_Problem description:_ The goal here is an exact copy of the entries below, without their pictures.

(Extracted data entries)
◇ ◇ ◇
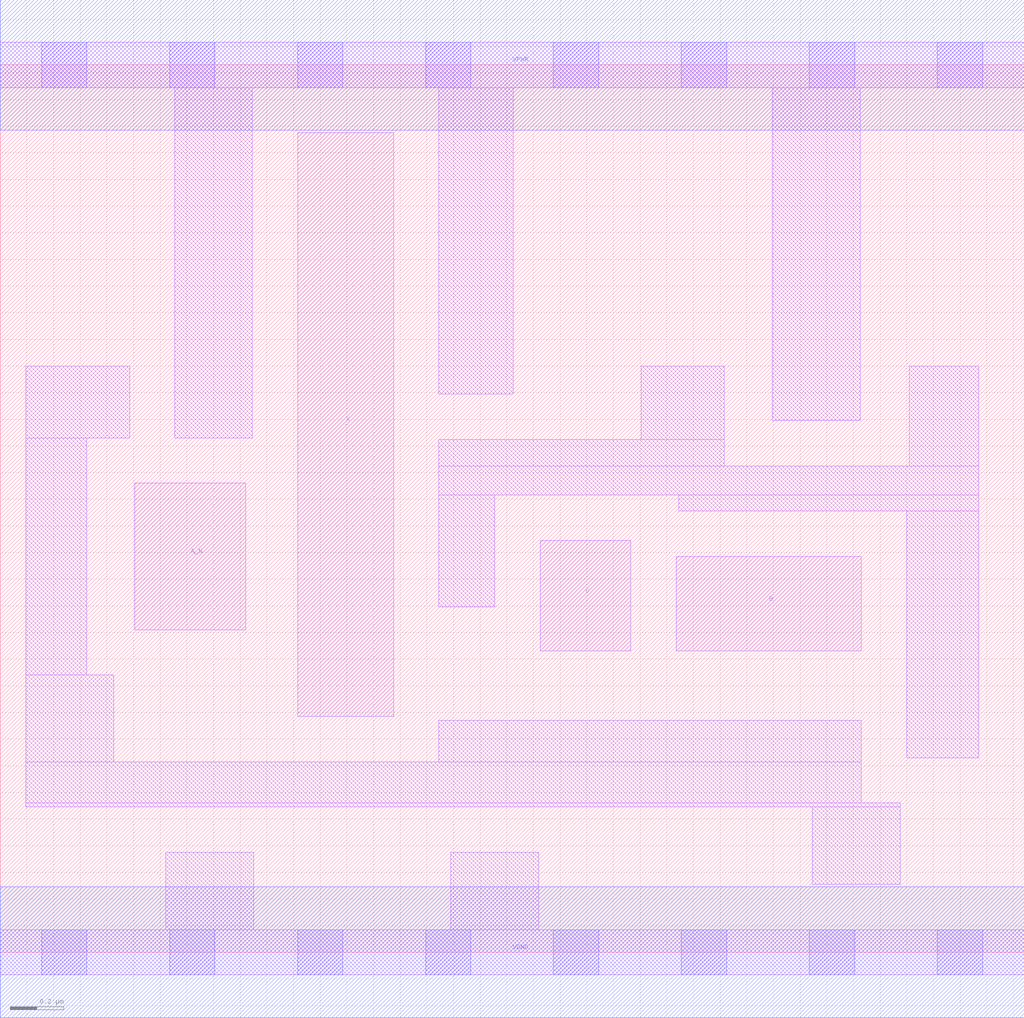
<source format=lef>
# Copyright 2020 The SkyWater PDK Authors
#
# Licensed under the Apache License, Version 2.0 (the "License");
# you may not use this file except in compliance with the License.
# You may obtain a copy of the License at
#
#     https://www.apache.org/licenses/LICENSE-2.0
#
# Unless required by applicable law or agreed to in writing, software
# distributed under the License is distributed on an "AS IS" BASIS,
# WITHOUT WARRANTIES OR CONDITIONS OF ANY KIND, either express or implied.
# See the License for the specific language governing permissions and
# limitations under the License.
#
# SPDX-License-Identifier: Apache-2.0

VERSION 5.7 ;
  NOWIREEXTENSIONATPIN ON ;
  DIVIDERCHAR "/" ;
  BUSBITCHARS "[]" ;
UNITS
  DATABASE MICRONS 200 ;
END UNITS
MACRO sky130_fd_sc_lp__and3b_2
  CLASS CORE ;
  FOREIGN sky130_fd_sc_lp__and3b_2 ;
  ORIGIN  0.000000  0.000000 ;
  SIZE  3.840000 BY  3.330000 ;
  SYMMETRY X Y R90 ;
  SITE unit ;
  PIN A_N
    ANTENNAGATEAREA  0.126000 ;
    DIRECTION INPUT ;
    USE SIGNAL ;
    PORT
      LAYER li1 ;
        RECT 0.505000 1.210000 0.920000 1.760000 ;
    END
  END A_N
  PIN B
    ANTENNAGATEAREA  0.126000 ;
    DIRECTION INPUT ;
    USE SIGNAL ;
    PORT
      LAYER li1 ;
        RECT 2.535000 1.130000 3.230000 1.485000 ;
    END
  END B
  PIN C
    ANTENNAGATEAREA  0.126000 ;
    DIRECTION INPUT ;
    USE SIGNAL ;
    PORT
      LAYER li1 ;
        RECT 2.025000 1.130000 2.365000 1.545000 ;
    END
  END C
  PIN X
    ANTENNADIFFAREA  0.588000 ;
    DIRECTION OUTPUT ;
    USE SIGNAL ;
    PORT
      LAYER li1 ;
        RECT 1.115000 0.885000 1.475000 3.075000 ;
    END
  END X
  PIN VGND
    DIRECTION INOUT ;
    USE GROUND ;
    PORT
      LAYER met1 ;
        RECT 0.000000 -0.245000 3.840000 0.245000 ;
    END
  END VGND
  PIN VPWR
    DIRECTION INOUT ;
    USE POWER ;
    PORT
      LAYER met1 ;
        RECT 0.000000 3.085000 3.840000 3.575000 ;
    END
  END VPWR
  OBS
    LAYER li1 ;
      RECT 0.000000 -0.085000 3.840000 0.085000 ;
      RECT 0.000000  3.245000 3.840000 3.415000 ;
      RECT 0.095000  0.545000 3.375000 0.560000 ;
      RECT 0.095000  0.560000 3.230000 0.715000 ;
      RECT 0.095000  0.715000 0.425000 1.040000 ;
      RECT 0.095000  1.040000 0.325000 1.930000 ;
      RECT 0.095000  1.930000 0.485000 2.200000 ;
      RECT 0.620000  0.085000 0.950000 0.375000 ;
      RECT 0.655000  1.930000 0.945000 3.245000 ;
      RECT 1.645000  0.715000 3.230000 0.870000 ;
      RECT 1.645000  1.295000 1.855000 1.715000 ;
      RECT 1.645000  1.715000 3.670000 1.825000 ;
      RECT 1.645000  1.825000 2.715000 1.925000 ;
      RECT 1.645000  2.095000 1.925000 3.245000 ;
      RECT 1.690000  0.085000 2.020000 0.375000 ;
      RECT 2.405000  1.925000 2.715000 2.200000 ;
      RECT 2.545000  1.655000 3.670000 1.715000 ;
      RECT 2.895000  1.995000 3.225000 3.245000 ;
      RECT 3.045000  0.255000 3.375000 0.545000 ;
      RECT 3.400000  0.730000 3.670000 1.655000 ;
      RECT 3.410000  1.825000 3.670000 2.200000 ;
    LAYER mcon ;
      RECT 0.155000 -0.085000 0.325000 0.085000 ;
      RECT 0.155000  3.245000 0.325000 3.415000 ;
      RECT 0.635000 -0.085000 0.805000 0.085000 ;
      RECT 0.635000  3.245000 0.805000 3.415000 ;
      RECT 1.115000 -0.085000 1.285000 0.085000 ;
      RECT 1.115000  3.245000 1.285000 3.415000 ;
      RECT 1.595000 -0.085000 1.765000 0.085000 ;
      RECT 1.595000  3.245000 1.765000 3.415000 ;
      RECT 2.075000 -0.085000 2.245000 0.085000 ;
      RECT 2.075000  3.245000 2.245000 3.415000 ;
      RECT 2.555000 -0.085000 2.725000 0.085000 ;
      RECT 2.555000  3.245000 2.725000 3.415000 ;
      RECT 3.035000 -0.085000 3.205000 0.085000 ;
      RECT 3.035000  3.245000 3.205000 3.415000 ;
      RECT 3.515000 -0.085000 3.685000 0.085000 ;
      RECT 3.515000  3.245000 3.685000 3.415000 ;
  END
END sky130_fd_sc_lp__and3b_2
END LIBRARY

</source>
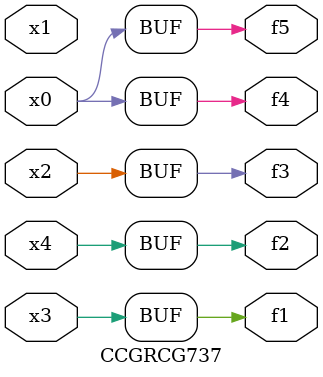
<source format=v>
module CCGRCG737(
	input x0, x1, x2, x3, x4,
	output f1, f2, f3, f4, f5
);
	assign f1 = x3;
	assign f2 = x4;
	assign f3 = x2;
	assign f4 = x0;
	assign f5 = x0;
endmodule

</source>
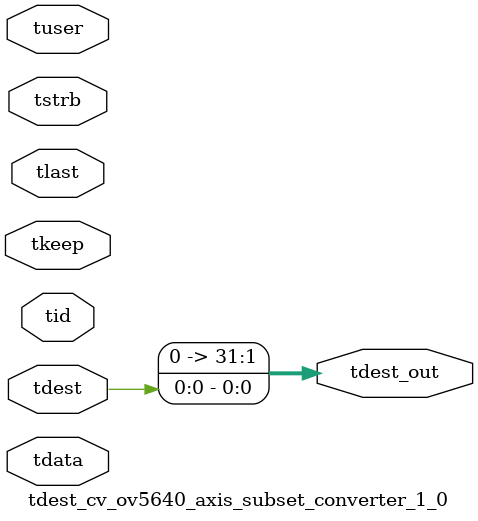
<source format=v>


`timescale 1ps/1ps

module tdest_cv_ov5640_axis_subset_converter_1_0 #
(
parameter C_S_AXIS_TDATA_WIDTH = 32,
parameter C_S_AXIS_TUSER_WIDTH = 0,
parameter C_S_AXIS_TID_WIDTH   = 0,
parameter C_S_AXIS_TDEST_WIDTH = 0,
parameter C_M_AXIS_TDEST_WIDTH = 32
)
(
input  [(C_S_AXIS_TDATA_WIDTH == 0 ? 1 : C_S_AXIS_TDATA_WIDTH)-1:0     ] tdata,
input  [(C_S_AXIS_TUSER_WIDTH == 0 ? 1 : C_S_AXIS_TUSER_WIDTH)-1:0     ] tuser,
input  [(C_S_AXIS_TID_WIDTH   == 0 ? 1 : C_S_AXIS_TID_WIDTH)-1:0       ] tid,
input  [(C_S_AXIS_TDEST_WIDTH == 0 ? 1 : C_S_AXIS_TDEST_WIDTH)-1:0     ] tdest,
input  [(C_S_AXIS_TDATA_WIDTH/8)-1:0 ] tkeep,
input  [(C_S_AXIS_TDATA_WIDTH/8)-1:0 ] tstrb,
input                                                                    tlast,
output [C_M_AXIS_TDEST_WIDTH-1:0] tdest_out
);

assign tdest_out = {tdest[0:0]};

endmodule


</source>
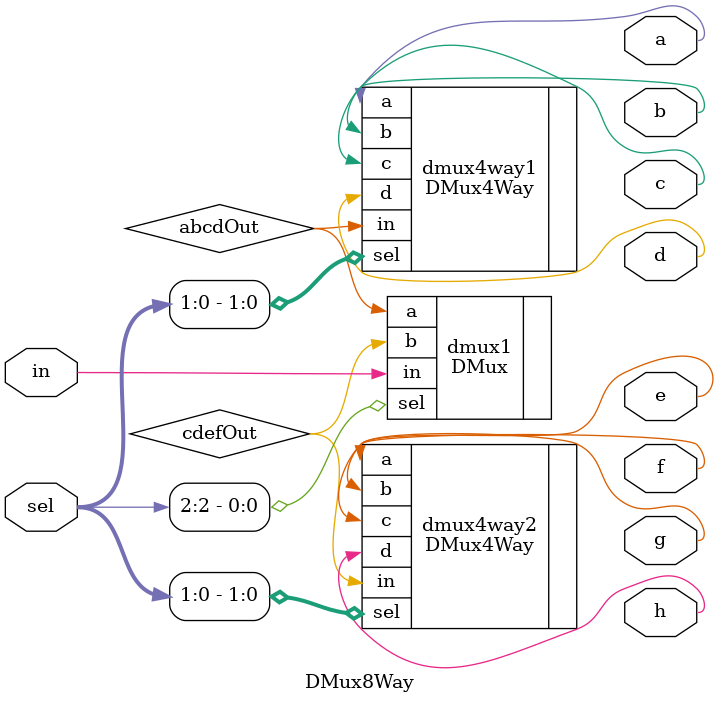
<source format=sv>
`default_nettype none
module DMux8Way(
	input wire in,			// in
	input wire[2:0] sel,	// セレクタ
	output wire a,			// 出力a
	output wire b,			// 出力b
	output wire c,			// 出力c
	output wire d,			// 出力d
	output wire e,			// 出力e
	output wire f,			// 出力f
	output wire g,			// 出力g
	output wire h			// 出力h
	);

	wire abcdOut,cdefOut;
	DMux dmux1(.in(in), .sel(sel[2]), .a(abcdOut), .b(cdefOut));
	DMux4Way dmux4way1(.in(abcdOut), .sel(sel[1:0]), .a(a), .b(b), .c(c), .d(d));
	DMux4Way dmux4way2(.in(cdefOut), .sel(sel[1:0]), .a(e), .b(f), .c(g), .d(h));

endmodule

</source>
◇ ◇ ◇
_Reply to the task:_
<source format=lef>
# Copyright 2020 The SkyWater PDK Authors
#
# Licensed under the Apache License, Version 2.0 (the "License");
# you may not use this file except in compliance with the License.
# You may obtain a copy of the License at
#
#     https://www.apache.org/licenses/LICENSE-2.0
#
# Unless required by applicable law or agreed to in writing, software
# distributed under the License is distributed on an "AS IS" BASIS,
# WITHOUT WARRANTIES OR CONDITIONS OF ANY KIND, either express or implied.
# See the License for the specific language governing permissions and
# limitations under the License.
#
# SPDX-License-Identifier: Apache-2.0

VERSION 5.7 ;
  NOWIREEXTENSIONATPIN ON ;
  DIVIDERCHAR "/" ;
  BUSBITCHARS "[]" ;
UNITS
  DATABASE MICRONS 200 ;
END UNITS
MACRO sky130_fd_sc_lp__and3b_2
  CLASS CORE ;
  FOREIGN sky130_fd_sc_lp__and3b_2 ;
  ORIGIN  0.000000  0.000000 ;
  SIZE  3.840000 BY  3.330000 ;
  SYMMETRY X Y R90 ;
  SITE unit ;
  PIN A_N
    ANTENNAGATEAREA  0.126000 ;
    DIRECTION INPUT ;
    USE SIGNAL ;
    PORT
      LAYER li1 ;
        RECT 0.505000 1.210000 0.920000 1.760000 ;
    END
  END A_N
  PIN B
    ANTENNAGATEAREA  0.126000 ;
    DIRECTION INPUT ;
    USE SIGNAL ;
    PORT
      LAYER li1 ;
        RECT 2.535000 1.130000 3.230000 1.485000 ;
    END
  END B
  PIN C
    ANTENNAGATEAREA  0.126000 ;
    DIRECTION INPUT ;
    USE SIGNAL ;
    PORT
      LAYER li1 ;
        RECT 2.025000 1.130000 2.365000 1.545000 ;
    END
  END C
  PIN X
    ANTENNADIFFAREA  0.588000 ;
    DIRECTION OUTPUT ;
    USE SIGNAL ;
    PORT
      LAYER li1 ;
        RECT 1.115000 0.885000 1.475000 3.075000 ;
    END
  END X
  PIN VGND
    DIRECTION INOUT ;
    USE GROUND ;
    PORT
      LAYER met1 ;
        RECT 0.000000 -0.245000 3.840000 0.245000 ;
    END
  END VGND
  PIN VPWR
    DIRECTION INOUT ;
    USE POWER ;
    PORT
      LAYER met1 ;
        RECT 0.000000 3.085000 3.840000 3.575000 ;
    END
  END VPWR
  OBS
    LAYER li1 ;
      RECT 0.000000 -0.085000 3.840000 0.085000 ;
      RECT 0.000000  3.245000 3.840000 3.415000 ;
      RECT 0.095000  0.545000 3.375000 0.560000 ;
      RECT 0.095000  0.560000 3.230000 0.715000 ;
      RECT 0.095000  0.715000 0.425000 1.040000 ;
      RECT 0.095000  1.040000 0.325000 1.930000 ;
      RECT 0.095000  1.930000 0.485000 2.200000 ;
      RECT 0.620000  0.085000 0.950000 0.375000 ;
      RECT 0.655000  1.930000 0.945000 3.245000 ;
      RECT 1.645000  0.715000 3.230000 0.870000 ;
      RECT 1.645000  1.295000 1.855000 1.715000 ;
      RECT 1.645000  1.715000 3.670000 1.825000 ;
      RECT 1.645000  1.825000 2.715000 1.925000 ;
      RECT 1.645000  2.095000 1.925000 3.245000 ;
      RECT 1.690000  0.085000 2.020000 0.375000 ;
      RECT 2.405000  1.925000 2.715000 2.200000 ;
      RECT 2.545000  1.655000 3.670000 1.715000 ;
      RECT 2.895000  1.995000 3.225000 3.245000 ;
      RECT 3.045000  0.255000 3.375000 0.545000 ;
      RECT 3.400000  0.730000 3.670000 1.655000 ;
      RECT 3.410000  1.825000 3.670000 2.200000 ;
    LAYER mcon ;
      RECT 0.155000 -0.085000 0.325000 0.085000 ;
      RECT 0.155000  3.245000 0.325000 3.415000 ;
      RECT 0.635000 -0.085000 0.805000 0.085000 ;
      RECT 0.635000  3.245000 0.805000 3.415000 ;
      RECT 1.115000 -0.085000 1.285000 0.085000 ;
      RECT 1.115000  3.245000 1.285000 3.415000 ;
      RECT 1.595000 -0.085000 1.765000 0.085000 ;
      RECT 1.595000  3.245000 1.765000 3.415000 ;
      RECT 2.075000 -0.085000 2.245000 0.085000 ;
      RECT 2.075000  3.245000 2.245000 3.415000 ;
      RECT 2.555000 -0.085000 2.725000 0.085000 ;
      RECT 2.555000  3.245000 2.725000 3.415000 ;
      RECT 3.035000 -0.085000 3.205000 0.085000 ;
      RECT 3.035000  3.245000 3.205000 3.415000 ;
      RECT 3.515000 -0.085000 3.685000 0.085000 ;
      RECT 3.515000  3.245000 3.685000 3.415000 ;
  END
END sky130_fd_sc_lp__and3b_2
END LIBRARY

</source>
<source format=v>
module CCGRCG737(
	input x0, x1, x2, x3, x4,
	output f1, f2, f3, f4, f5
);
	assign f1 = x3;
	assign f2 = x4;
	assign f3 = x2;
	assign f4 = x0;
	assign f5 = x0;
endmodule

</source>
<source format=v>


`timescale 1ps/1ps

module tdest_cv_ov5640_axis_subset_converter_1_0 #
(
parameter C_S_AXIS_TDATA_WIDTH = 32,
parameter C_S_AXIS_TUSER_WIDTH = 0,
parameter C_S_AXIS_TID_WIDTH   = 0,
parameter C_S_AXIS_TDEST_WIDTH = 0,
parameter C_M_AXIS_TDEST_WIDTH = 32
)
(
input  [(C_S_AXIS_TDATA_WIDTH == 0 ? 1 : C_S_AXIS_TDATA_WIDTH)-1:0     ] tdata,
input  [(C_S_AXIS_TUSER_WIDTH == 0 ? 1 : C_S_AXIS_TUSER_WIDTH)-1:0     ] tuser,
input  [(C_S_AXIS_TID_WIDTH   == 0 ? 1 : C_S_AXIS_TID_WIDTH)-1:0       ] tid,
input  [(C_S_AXIS_TDEST_WIDTH == 0 ? 1 : C_S_AXIS_TDEST_WIDTH)-1:0     ] tdest,
input  [(C_S_AXIS_TDATA_WIDTH/8)-1:0 ] tkeep,
input  [(C_S_AXIS_TDATA_WIDTH/8)-1:0 ] tstrb,
input                                                                    tlast,
output [C_M_AXIS_TDEST_WIDTH-1:0] tdest_out
);

assign tdest_out = {tdest[0:0]};

endmodule


</source>
<source format=sv>
`default_nettype none
module DMux8Way(
	input wire in,			// in
	input wire[2:0] sel,	// セレクタ
	output wire a,			// 出力a
	output wire b,			// 出力b
	output wire c,			// 出力c
	output wire d,			// 出力d
	output wire e,			// 出力e
	output wire f,			// 出力f
	output wire g,			// 出力g
	output wire h			// 出力h
	);

	wire abcdOut,cdefOut;
	DMux dmux1(.in(in), .sel(sel[2]), .a(abcdOut), .b(cdefOut));
	DMux4Way dmux4way1(.in(abcdOut), .sel(sel[1:0]), .a(a), .b(b), .c(c), .d(d));
	DMux4Way dmux4way2(.in(cdefOut), .sel(sel[1:0]), .a(e), .b(f), .c(g), .d(h));

endmodule

</source>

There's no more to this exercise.